**About this exercise:** Every line from the one holding "micrograph of human" through the final line of the entries is to be reproduced exactly, and no other line.

------------------------

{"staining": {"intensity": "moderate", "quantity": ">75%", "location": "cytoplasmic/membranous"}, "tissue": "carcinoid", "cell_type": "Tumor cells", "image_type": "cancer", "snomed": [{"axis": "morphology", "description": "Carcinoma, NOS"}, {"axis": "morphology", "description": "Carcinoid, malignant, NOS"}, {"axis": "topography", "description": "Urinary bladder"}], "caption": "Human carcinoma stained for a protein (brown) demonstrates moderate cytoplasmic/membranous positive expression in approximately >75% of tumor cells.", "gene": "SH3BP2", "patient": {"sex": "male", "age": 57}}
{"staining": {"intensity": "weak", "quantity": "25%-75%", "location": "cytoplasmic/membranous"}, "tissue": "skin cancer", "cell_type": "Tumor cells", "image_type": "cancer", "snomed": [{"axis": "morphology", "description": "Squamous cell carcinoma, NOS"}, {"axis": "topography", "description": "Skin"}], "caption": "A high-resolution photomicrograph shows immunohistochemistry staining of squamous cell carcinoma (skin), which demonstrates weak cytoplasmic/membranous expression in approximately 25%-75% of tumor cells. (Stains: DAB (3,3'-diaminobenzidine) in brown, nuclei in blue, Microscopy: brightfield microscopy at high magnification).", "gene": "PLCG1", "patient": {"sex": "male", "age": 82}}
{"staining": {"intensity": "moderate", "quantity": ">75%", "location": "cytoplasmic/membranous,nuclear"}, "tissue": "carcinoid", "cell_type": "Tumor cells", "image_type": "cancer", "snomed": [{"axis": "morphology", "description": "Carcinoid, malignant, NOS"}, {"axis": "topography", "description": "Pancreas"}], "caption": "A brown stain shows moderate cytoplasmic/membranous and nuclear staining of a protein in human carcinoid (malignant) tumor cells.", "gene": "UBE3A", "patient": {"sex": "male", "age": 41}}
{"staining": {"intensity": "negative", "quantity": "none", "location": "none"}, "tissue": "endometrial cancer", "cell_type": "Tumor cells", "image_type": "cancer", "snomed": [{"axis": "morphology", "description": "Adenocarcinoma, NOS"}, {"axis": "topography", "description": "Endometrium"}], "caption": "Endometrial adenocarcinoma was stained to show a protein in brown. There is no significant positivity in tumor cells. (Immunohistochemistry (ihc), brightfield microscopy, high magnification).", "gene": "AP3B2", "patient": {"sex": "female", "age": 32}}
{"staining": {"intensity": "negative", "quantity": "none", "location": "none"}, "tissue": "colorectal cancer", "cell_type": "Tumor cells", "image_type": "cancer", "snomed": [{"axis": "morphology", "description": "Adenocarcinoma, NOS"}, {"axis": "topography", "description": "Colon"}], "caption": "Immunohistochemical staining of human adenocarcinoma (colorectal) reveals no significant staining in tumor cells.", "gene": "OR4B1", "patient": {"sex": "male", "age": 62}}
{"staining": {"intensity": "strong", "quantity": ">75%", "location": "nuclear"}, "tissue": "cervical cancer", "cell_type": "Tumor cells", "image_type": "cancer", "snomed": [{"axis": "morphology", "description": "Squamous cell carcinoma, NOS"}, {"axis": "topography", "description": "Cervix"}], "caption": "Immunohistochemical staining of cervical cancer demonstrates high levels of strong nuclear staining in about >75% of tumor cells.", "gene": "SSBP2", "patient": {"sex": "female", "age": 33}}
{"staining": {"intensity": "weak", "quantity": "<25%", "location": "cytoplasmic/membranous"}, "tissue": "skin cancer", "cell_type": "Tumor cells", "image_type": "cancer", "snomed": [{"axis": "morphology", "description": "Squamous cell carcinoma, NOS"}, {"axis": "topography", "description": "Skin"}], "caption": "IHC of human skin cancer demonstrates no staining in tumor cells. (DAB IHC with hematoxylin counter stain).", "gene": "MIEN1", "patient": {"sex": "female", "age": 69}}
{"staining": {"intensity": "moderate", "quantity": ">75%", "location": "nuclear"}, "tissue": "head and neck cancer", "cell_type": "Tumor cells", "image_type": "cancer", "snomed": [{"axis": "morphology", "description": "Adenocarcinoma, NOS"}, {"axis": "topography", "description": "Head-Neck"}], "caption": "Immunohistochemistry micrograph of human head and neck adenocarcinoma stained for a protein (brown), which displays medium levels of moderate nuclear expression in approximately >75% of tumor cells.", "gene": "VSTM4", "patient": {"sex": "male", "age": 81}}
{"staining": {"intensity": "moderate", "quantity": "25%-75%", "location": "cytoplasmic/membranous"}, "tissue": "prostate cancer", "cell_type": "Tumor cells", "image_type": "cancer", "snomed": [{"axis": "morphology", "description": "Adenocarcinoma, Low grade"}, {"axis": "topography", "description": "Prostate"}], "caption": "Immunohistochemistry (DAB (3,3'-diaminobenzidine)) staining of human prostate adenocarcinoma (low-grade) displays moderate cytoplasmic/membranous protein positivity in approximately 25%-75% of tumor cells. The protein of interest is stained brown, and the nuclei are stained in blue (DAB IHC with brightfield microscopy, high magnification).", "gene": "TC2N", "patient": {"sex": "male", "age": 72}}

------------------------

**Answer for the task:**
{"staining": {"intensity": "moderate", "quantity": ">75%", "location": "nuclear"}, "tissue": "head and neck cancer", "cell_type": "Tumor cells", "image_type": "cancer", "snomed": [{"axis": "morphology", "description": "Adenocarcinoma, NOS"}, {"axis": "topography", "description": "Head-Neck"}], "caption": "Immunohistochemistry micrograph of human head and neck adenocarcinoma stained for a protein (brown), which displays medium levels of moderate nuclear expression in approximately >75% of tumor cells.", "gene": "VSTM4", "patient": {"sex": "male", "age": 81}}
{"staining": {"intensity": "moderate", "quantity": "25%-75%", "location": "cytoplasmic/membranous"}, "tissue": "prostate cancer", "cell_type": "Tumor cells", "image_type": "cancer", "snomed": [{"axis": "morphology", "description": "Adenocarcinoma, Low grade"}, {"axis": "topography", "description": "Prostate"}], "caption": "Immunohistochemistry (DAB (3,3'-diaminobenzidine)) staining of human prostate adenocarcinoma (low-grade) displays moderate cytoplasmic/membranous protein positivity in approximately 25%-75% of tumor cells. The protein of interest is stained brown, and the nuclei are stained in blue (DAB IHC with brightfield microscopy, high magnification).", "gene": "TC2N", "patient": {"sex": "male", "age": 72}}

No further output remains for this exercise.